Ivan Raikov ivan.g.raikov at gmail.com
Fri Jan 24 20:02:06 EST 2014


I think perhaps the objection to the Big Data approach is that it is
applied to the exclusion of all other modelling approaches. While it is
true that complete and detailed understanding of  neurophysiology and
anatomy is at the heart of neuroscience, a lot can be learned about signal
propagation in excitable branching structures using statistical physics,
and a lot can be learned about information representation and transmission
in the brain using mathematical theories about distributed communicating
processes.
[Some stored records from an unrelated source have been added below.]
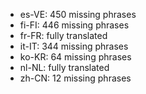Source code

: - es-VE: 450 missing phrases
- fi-FI: 446 missing phrases
- fr-FR: fully translated
- it-IT: 344 missing phrases
- ko-KR: 64 missing phrases
- nl-NL: fully translated
- zh-CN: 12 missing phrases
As these modelling approaches have been successfully used in
various areas of science, wouldn't you agree that they can also be used to
understand at least some of the fundamental properties of brain structures
and processes?

  -Ivan Raikov

On Sat, Jan 25, 2014 at 8:31 AM, james bower <bower at uthscsa.edu> wrote:

> [snip]
>
An enormous amount of engineering and neuroscience continues to think that
> the feedforward pathway is from the sensors to the inside - rather than
> seeing this as the actual feedback loop.  Might to some sound like a
> semantic quibble,  but I assure you it is not.
>
> If you believe as I do, that the brain solves very hard problems, in very
> sophisticated ways, that involve, in some sense the construction of complex
> models about the world and how it operates in the world, and that those
> models are manifest in the complex architecture of the brain - then
> simplified solutions are missing the point.
>
> What that means inevitably, in my view, is that the only way we will ever
> understand what brain-like is, is to pay tremendous attention
> experimentally and in our models to the actual detailed anatomy and
> physiology of the brains circuits and cells.